Avec ou sans neige...
Nous sommes en fin de janvier, en plein hiver. Sans neige. Personnellement, elle ne me manque guère : elle fait partie des choses qui me rendraient la vie plus difficile... Je me vois marcher en équilibre laborieux vers le boulanger, sur les trottoirs en pente de notre quartier, transformés en patinoire par les couches successives de neige gelée... Tenter d'atteindre la poubelle sur la terrasse sans déraper... Gratter la givre sur les carreaux de la voiture et démarrer en grelottant, les mains gelées... Devrai-je me résigner désormais à avancer à petits pas, navigant à vue (en baisse) parmi les obstacles, essayant d'éviter celui qui compliquerait mon quotidien. Tout un travail, sachant qu'une seule chute peut changer radicalement mon existence. Sans compter la chape de plomb du ciel d'hiver qui, dans notre région, distribue très rarement quelques rayons de soleil furtifs.
Aussitôt, les souvenirs affluent des hivers mémorables d'antan. Comment est-ce possible que lesdits obstacles n'existaient pas alors? Pourtant, les hivers étaient incomparablement plus sévères!

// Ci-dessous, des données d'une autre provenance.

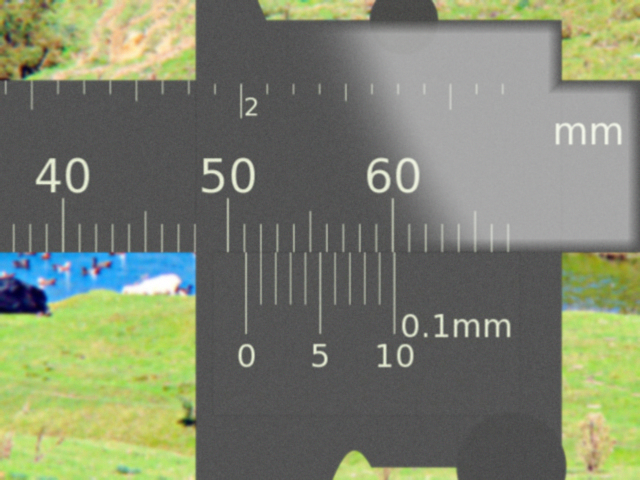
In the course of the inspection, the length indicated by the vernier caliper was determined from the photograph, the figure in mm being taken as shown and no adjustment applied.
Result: 51.1 mm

Et ma mère qui avait des principes impitoyables en vue de préserver notre santé, nous mettait dehors, mon frère et moi, après l'école, pour prendre l'air frais, jouer dans la neige, pendant un temps qui me semblait interminable... Nous rentrions à moitié congelés, pieds et mains douloureux (pourtant protégés par des gants et chaussettes chauds), les joues roses et du givre collé sur les cils! J'ai le souvenir réconfortant que l'on me frotte les mains et les pieds endoloris par le froid... Le soir, trois générations s'installaient autour du poêle pour raconter des histoires, écouter un match ou une retransmission théâtrale à la radio, les mains occupées à égrainer le maïs, à tricoter ou à raccommoder, à piler le piment séché dans un mortier en cuivre...
Il est vrai, c'était encore des années sans télévision.